I have a cracking Red Wilson Glove Shaper still in the wrapper for the chuffer of the day!

I will probally return home with it again.


----------



## thecraw (Jul 9, 2011)

Grant, Crawford and Paul, are you giys still coming along next week?


----------



## inthecup (Jul 10, 2011)

PM sent Craw


----------



## Moff (Jul 11, 2011)

Grant, Crawford and Paul, are you giys still coming along next week?
		
Click to expand...

Yeah should be fine for Sunday & the wooden spoon!


----------



## thecraw (Jul 13, 2011)

One call off, one new party.

Bigslice has joined the Fantasy Island Experience.
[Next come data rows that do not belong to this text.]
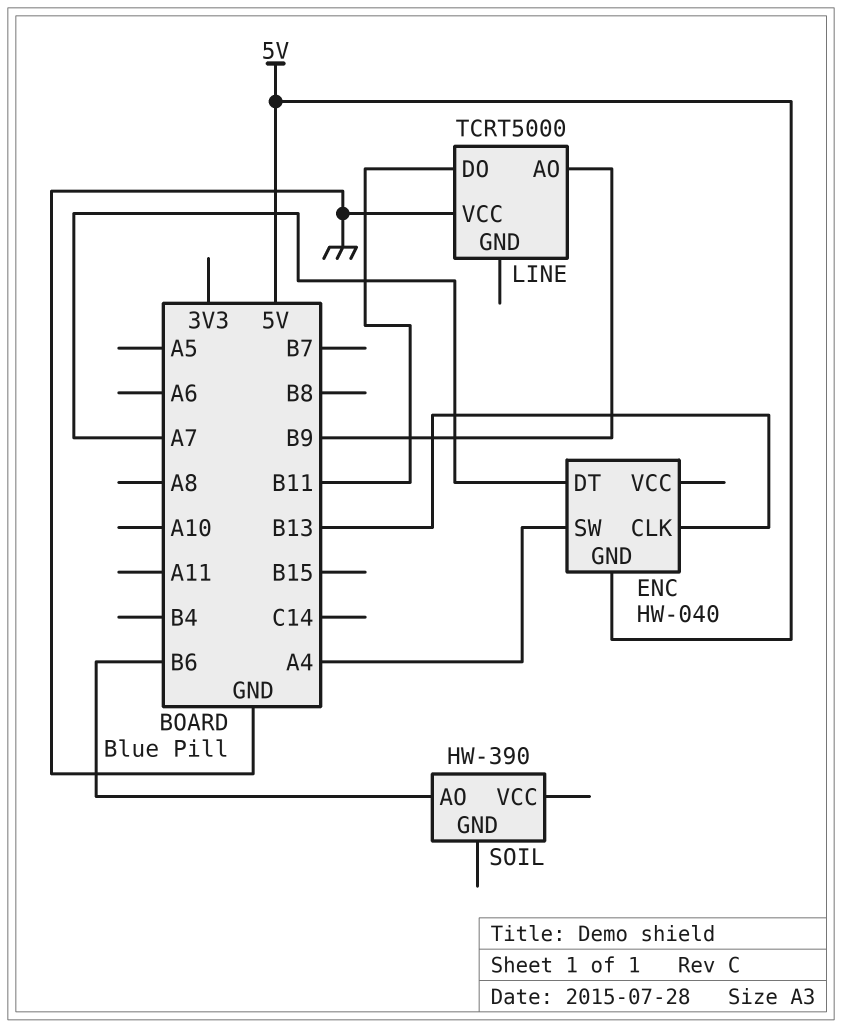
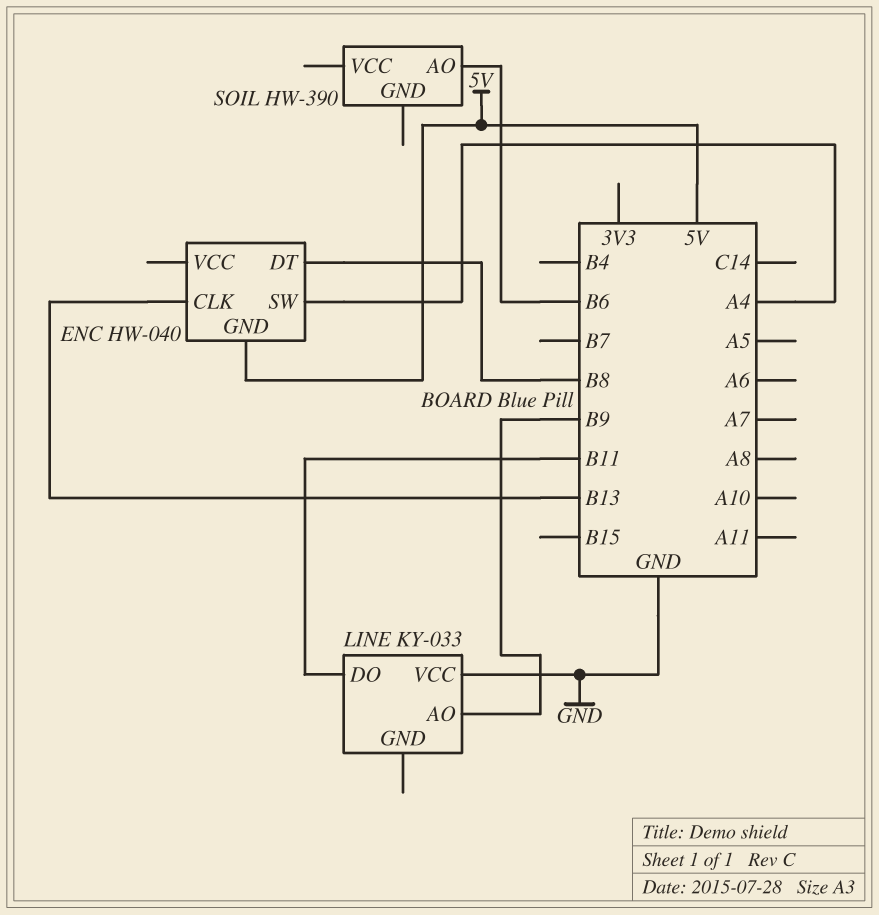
ENC pin DT: A7 -> B8
LINE: TCRT5000 -> KY-033

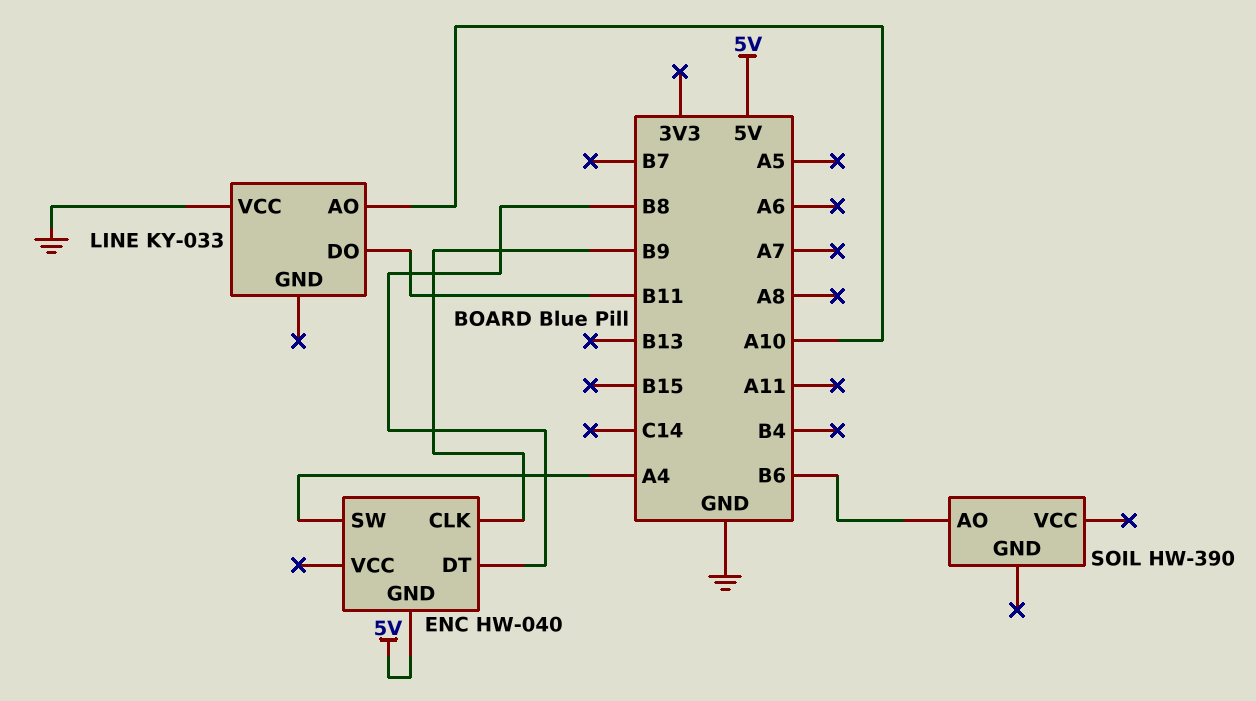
ENC pin CLK: B13 -> B9
LINE pin AO: B9 -> A10

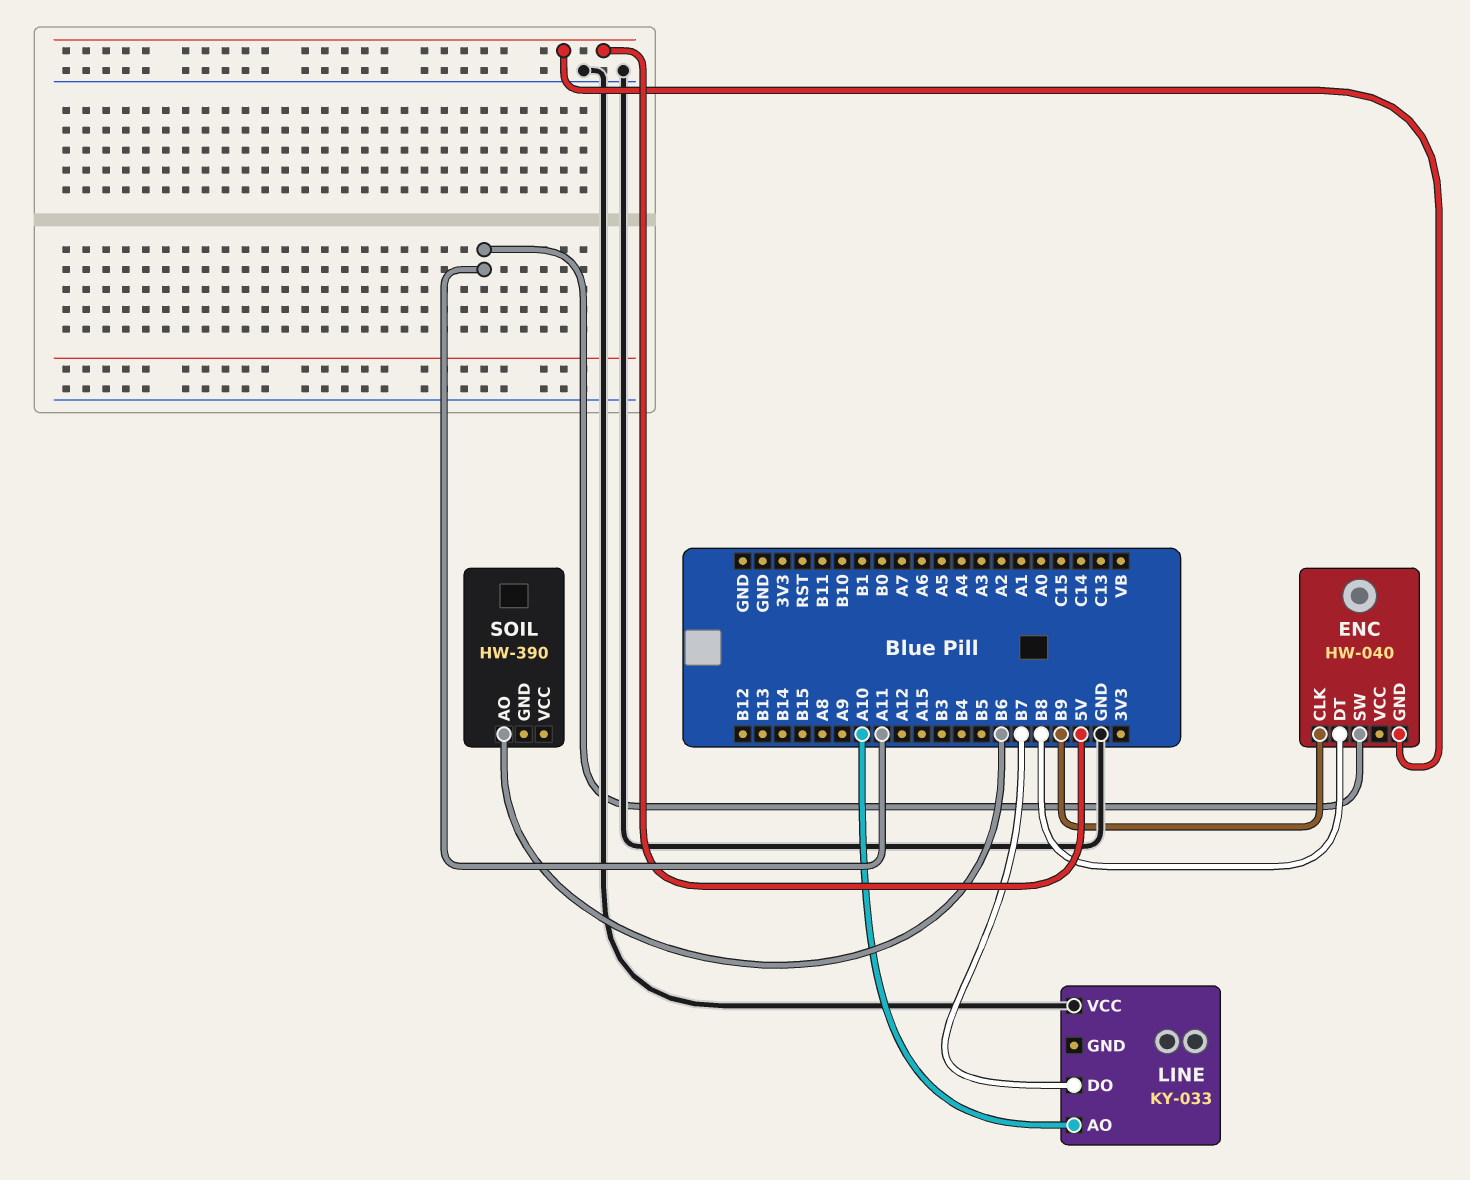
ENC pin SW: A4 -> A11
LINE pin DO: B11 -> B7

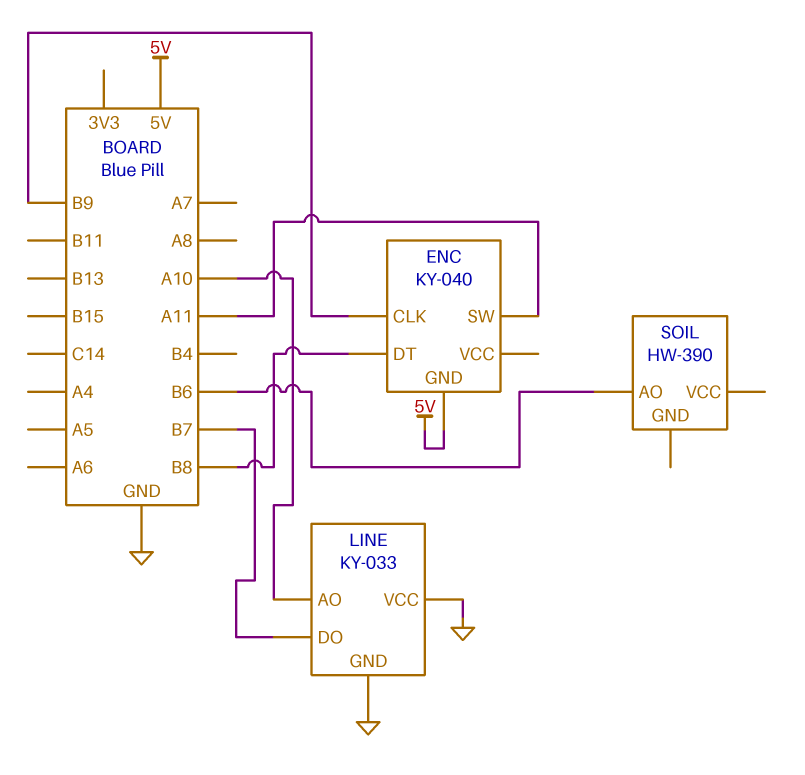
ENC: HW-040 -> KY-040
LINE pin GND: none -> GND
Welcome onboard.


----------



## bigslice (Jul 13, 2011)

woop woop, just trying my golf shoes with dodgy toe, will be there come rain hail or snow


----------



## bigslice (Jul 14, 2011)

add a bottle of vodka to the list


----------



## thecraw (Jul 14, 2011)

Champion stuff bigslice.
#

Anyway, room for another little un. Euan has cried off with a pimple on his bottom.

Anyone at all who wishes to be considered as the super sub please got in touch your more than welcome.


----------



## bigslice (Jul 14, 2011)

come on folks, lets make the numbers up, ive heard there are cracking views from the course. and there is a 40% chance of sunshine. flat caps optional


----------



## inthecup (Jul 14, 2011)

Craw, I got a dozen PRO V1's for ya to add to the ever growing prize fund.


----------



## thecraw (Jul 14, 2011)

Doz Pro V's they'll be for the organiser thank you very much.
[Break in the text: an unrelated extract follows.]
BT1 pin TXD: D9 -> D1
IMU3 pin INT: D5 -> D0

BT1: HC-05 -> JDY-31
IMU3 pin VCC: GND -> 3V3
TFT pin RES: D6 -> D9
Can you also knock up a 20th man, some timber, plywood, couple of screws, a wee biscuit joint here and there and bobs yer uncle. It'll keep Fabian amused and save the rest of us from listening to his Tom Kite!


----------



## thecraw (Jul 15, 2011)

Anyone at all??????

Need a 20th man/woman???? 

Everything else is in place, times, ferry, bus, prizes, nearest the pin markers etc etc.


----------



## bigslice (Jul 15, 2011)

now down to 20 percent chance of sunshine on sunday, come on room for one more


----------



## granters (Jul 17, 2011)

Well cheers for a great day everyone, ended on a sour note for me, having had to  jump out of a still moving car to pish all over my right trouser leg. She nearly made me walk hame. 

But them's the breaks

Well done to Al, great round, and well done to Paul, great Punt!


----------